- _Source text_:
*** Block opens ***

Discussion:
[gui-dev] QueryRouteTable.java.patch (second version)
Sam Berlin
2004-11-28 00:55:44 UTC
Permalink
Thanks for sending this in, Philippe. Right now we're more concerned with
the memory that the BitSets use as opposed to the speed with which they're
processed. We'd like to increase the default QRT size in order to
accommodate ultrapeers holding more leaves, but cannot do this until we come
up with a more memory-efficient table. Currently, the QRT's of each leaf &
ultrapeer are using more memory than anything else while LimeWire is running
as an ultrapeer.

The problem is that the BitSet implementation that we're using (a customized
version of java.util.BitSet) is not sparse. So, if the table is 1000
entries large, and the 999th entry is set, the bitset will allocate storage
for the former 998 entries. The storage is extremely compact (one long per
64 entries), but the size requirements are still too large. You can view
the waste of the BitSet by enabling the 'QRP %' and 'QRP Empty' columns in
the 'connections' table in LimeWire. The QRP % column is a measure of how
full the table is with respect to the total size. The QRP Empty column is
two numbers -- the first is the number of unused longs (a long that is
storing no 'set' bits), and the second is the number of longs allocated. If
LimeWire is running as an ultrapeer, you'll see that for leaves the 'QRP
Empty' column has a very high first number and just a slightly higher second
number -- this means that the BitSet has allocated many unused longs in
order to store just the last few 'set' bits.

Thanks,
Sam
-----Original Message-----
Sent: Saturday, November 27, 2004 7:44 PM
Subject: [gui-dev] QueryRouteTable.java.patch (second version)
Hello Sam (Berlin) and LimeWire developers,
You may have noticed the proposed patch for QueryRouteTable I proposed
yesterday.
After reflection, I have refined this patch, for faster computing of
patches, by reducing the number of calls to BitSet methods, so that I will
group updates to the generated data.
Some more optimizations are possible notably in the patch decoders.
But for the 1-bit and 2-bit formats, the difference of speed is very
significant, and it is still visible for the 4-bit format and as well in
the
8-bit patch format.
See the attachment...
(Note that the new supported 2-bit and 1-bit formats can easily be
disabled
by enabling the few comment lines starting at "2-BIT FORMAT PARSING" and
"2-BIT FORMAT GENERATION")
Philippe Verdy
2004-11-28 01:13:48 UTC
Permalink
Post by Sam Berlin
The problem is that the BitSet implementation that we're using (a customized
version of java.util.BitSet) is not sparse. So, if the table is 1000
I see... Couldn't we use multiple sub-bitsets? The complexity being to
create the indirection table.
I had another idea in the past, using something similar to Integer-Trie (the
way they are used in the implementation of Unicode normalization tables),
but dynamic maintenance and even generation of these tables are quite
complex...
The problem is that, despite tables are sparsely used, their distribution is
still random, and the coverage still uniform, so solutions with double
indirections will too often give the worst case where nothing can be gained.
A sparse table will only save memory provided that it is nearly empty or
nearly full (we can ignore this second case if we want to create larger
tables).

*** Block closes ***

- _Problems to solve_:
**A.** Answer these from the thread:
(i) Of which class is the BitSet implementation a customized version?
(ii) How many entries does one long store?
(iii) For which two patch formats is the speed difference called very significant?
**B.** Quote the stretch of the thread from "I had another" through "can be gained.".

- _Material shown_:
*** Block opens ***

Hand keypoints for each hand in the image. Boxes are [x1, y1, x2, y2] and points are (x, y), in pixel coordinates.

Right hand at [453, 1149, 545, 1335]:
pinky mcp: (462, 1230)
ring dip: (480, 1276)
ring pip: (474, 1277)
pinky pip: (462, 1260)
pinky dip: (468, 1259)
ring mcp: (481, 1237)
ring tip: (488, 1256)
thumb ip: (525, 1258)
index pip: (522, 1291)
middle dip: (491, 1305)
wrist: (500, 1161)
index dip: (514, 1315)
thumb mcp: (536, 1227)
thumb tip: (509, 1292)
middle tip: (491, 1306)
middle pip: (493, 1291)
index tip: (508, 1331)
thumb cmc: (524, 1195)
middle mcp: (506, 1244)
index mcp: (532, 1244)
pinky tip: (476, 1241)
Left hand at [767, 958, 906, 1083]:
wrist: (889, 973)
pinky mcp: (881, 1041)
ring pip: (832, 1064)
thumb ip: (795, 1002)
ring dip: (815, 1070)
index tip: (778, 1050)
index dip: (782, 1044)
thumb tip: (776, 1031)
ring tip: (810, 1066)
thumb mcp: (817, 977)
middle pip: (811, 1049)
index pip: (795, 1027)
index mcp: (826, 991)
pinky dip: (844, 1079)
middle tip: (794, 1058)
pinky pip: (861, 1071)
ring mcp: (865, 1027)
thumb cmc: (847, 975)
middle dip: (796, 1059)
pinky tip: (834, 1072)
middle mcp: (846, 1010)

*** Block closes ***
*** Block opens ***

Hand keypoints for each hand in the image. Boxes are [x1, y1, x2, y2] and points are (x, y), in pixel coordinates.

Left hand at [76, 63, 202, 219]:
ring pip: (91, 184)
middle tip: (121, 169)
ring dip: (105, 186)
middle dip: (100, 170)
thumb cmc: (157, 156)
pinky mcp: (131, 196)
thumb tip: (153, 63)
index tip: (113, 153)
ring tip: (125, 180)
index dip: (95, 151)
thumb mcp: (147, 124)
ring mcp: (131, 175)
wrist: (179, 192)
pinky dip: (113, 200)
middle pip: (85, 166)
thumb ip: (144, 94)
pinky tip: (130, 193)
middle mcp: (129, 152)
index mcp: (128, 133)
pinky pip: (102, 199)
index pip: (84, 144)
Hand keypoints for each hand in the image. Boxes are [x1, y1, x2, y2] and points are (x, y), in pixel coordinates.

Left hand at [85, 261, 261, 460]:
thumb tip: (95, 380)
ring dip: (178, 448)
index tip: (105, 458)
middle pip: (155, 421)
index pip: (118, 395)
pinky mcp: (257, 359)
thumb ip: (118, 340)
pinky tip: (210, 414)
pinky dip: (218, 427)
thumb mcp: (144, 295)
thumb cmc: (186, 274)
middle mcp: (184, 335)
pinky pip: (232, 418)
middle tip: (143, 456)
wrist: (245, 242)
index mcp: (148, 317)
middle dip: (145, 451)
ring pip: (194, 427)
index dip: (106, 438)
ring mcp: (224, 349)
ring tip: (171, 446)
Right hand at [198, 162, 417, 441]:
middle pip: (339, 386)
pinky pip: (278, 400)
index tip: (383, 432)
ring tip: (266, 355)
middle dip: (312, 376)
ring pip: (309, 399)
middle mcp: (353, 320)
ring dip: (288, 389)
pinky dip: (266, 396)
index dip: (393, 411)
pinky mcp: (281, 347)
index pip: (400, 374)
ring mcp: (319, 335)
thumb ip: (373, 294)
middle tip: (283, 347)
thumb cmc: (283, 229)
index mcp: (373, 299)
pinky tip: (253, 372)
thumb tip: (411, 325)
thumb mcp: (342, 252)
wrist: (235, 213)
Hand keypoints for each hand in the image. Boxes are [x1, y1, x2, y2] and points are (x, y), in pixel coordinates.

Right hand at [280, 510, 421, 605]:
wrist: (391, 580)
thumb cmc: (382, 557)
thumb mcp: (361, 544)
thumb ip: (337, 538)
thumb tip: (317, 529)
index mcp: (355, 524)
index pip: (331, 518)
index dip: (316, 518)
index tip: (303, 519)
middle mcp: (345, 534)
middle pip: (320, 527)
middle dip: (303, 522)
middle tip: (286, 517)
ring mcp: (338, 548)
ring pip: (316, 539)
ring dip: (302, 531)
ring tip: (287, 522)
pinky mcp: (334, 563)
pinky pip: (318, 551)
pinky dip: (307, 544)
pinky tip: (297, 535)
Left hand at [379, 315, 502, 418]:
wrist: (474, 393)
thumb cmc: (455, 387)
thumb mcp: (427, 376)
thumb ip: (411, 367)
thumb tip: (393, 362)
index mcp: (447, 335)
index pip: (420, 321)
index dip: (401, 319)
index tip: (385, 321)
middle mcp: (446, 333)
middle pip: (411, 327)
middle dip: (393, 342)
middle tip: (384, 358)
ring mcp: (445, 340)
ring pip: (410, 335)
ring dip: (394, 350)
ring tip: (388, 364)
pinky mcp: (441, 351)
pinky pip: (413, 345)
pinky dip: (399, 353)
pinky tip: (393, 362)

*** Block closes ***
*** Block opens ***

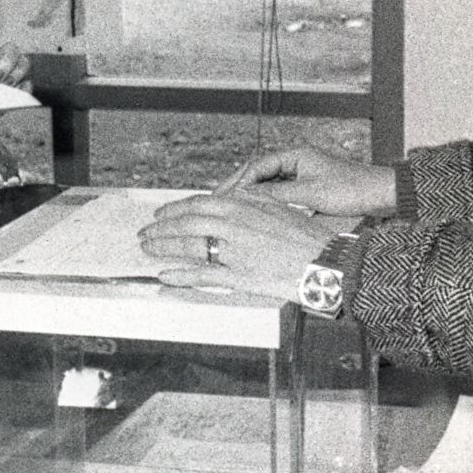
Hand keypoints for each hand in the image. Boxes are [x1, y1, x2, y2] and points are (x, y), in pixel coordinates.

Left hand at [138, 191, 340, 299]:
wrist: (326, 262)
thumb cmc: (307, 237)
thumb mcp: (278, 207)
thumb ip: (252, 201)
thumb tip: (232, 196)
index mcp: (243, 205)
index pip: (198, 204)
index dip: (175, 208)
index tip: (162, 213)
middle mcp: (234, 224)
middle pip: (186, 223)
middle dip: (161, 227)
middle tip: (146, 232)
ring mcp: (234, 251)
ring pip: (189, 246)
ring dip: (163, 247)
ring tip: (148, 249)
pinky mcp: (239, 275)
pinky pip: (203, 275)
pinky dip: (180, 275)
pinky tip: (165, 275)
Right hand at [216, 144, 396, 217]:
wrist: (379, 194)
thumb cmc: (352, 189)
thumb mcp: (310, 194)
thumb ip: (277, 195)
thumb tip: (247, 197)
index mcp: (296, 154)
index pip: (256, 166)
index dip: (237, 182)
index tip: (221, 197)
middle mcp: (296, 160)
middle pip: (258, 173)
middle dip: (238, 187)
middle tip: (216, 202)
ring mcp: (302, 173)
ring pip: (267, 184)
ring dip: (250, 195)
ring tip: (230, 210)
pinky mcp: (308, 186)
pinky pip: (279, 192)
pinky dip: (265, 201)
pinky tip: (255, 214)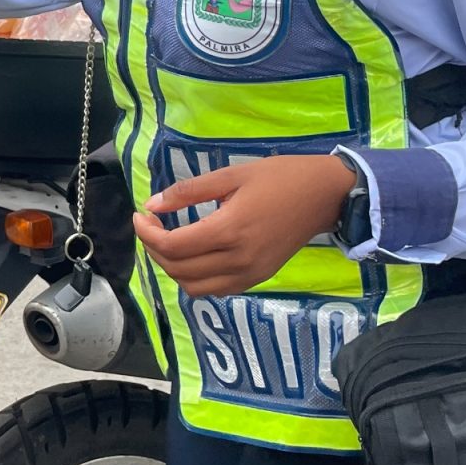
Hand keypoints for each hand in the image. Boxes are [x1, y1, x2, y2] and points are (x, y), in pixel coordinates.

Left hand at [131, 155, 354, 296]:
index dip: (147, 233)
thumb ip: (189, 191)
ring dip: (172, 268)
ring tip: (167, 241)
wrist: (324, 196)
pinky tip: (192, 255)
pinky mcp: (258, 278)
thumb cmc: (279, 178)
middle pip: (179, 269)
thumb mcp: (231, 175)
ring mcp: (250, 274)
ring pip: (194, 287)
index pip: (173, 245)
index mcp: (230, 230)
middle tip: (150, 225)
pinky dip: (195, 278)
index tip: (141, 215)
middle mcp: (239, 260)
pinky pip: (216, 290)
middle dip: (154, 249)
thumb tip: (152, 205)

*** Block closes ***

- _Solution set_:
**A.**
(i) java.util.BitSet
(ii) 64 entries
(iii) The 1-bit and 2-bit formats

**B.**
I had another idea in the past, using something similar to Integer-Trie (the
way they are used in the implementation of Unicode normalization tables),
but dynamic maintenance and even generation of these tables are quite
complex...
The problem is that, despite tables are sparsely used, their distribution is
still random, and the coverage still uniform, so solutions with double
indirections will too often give the worst case where nothing can be gained.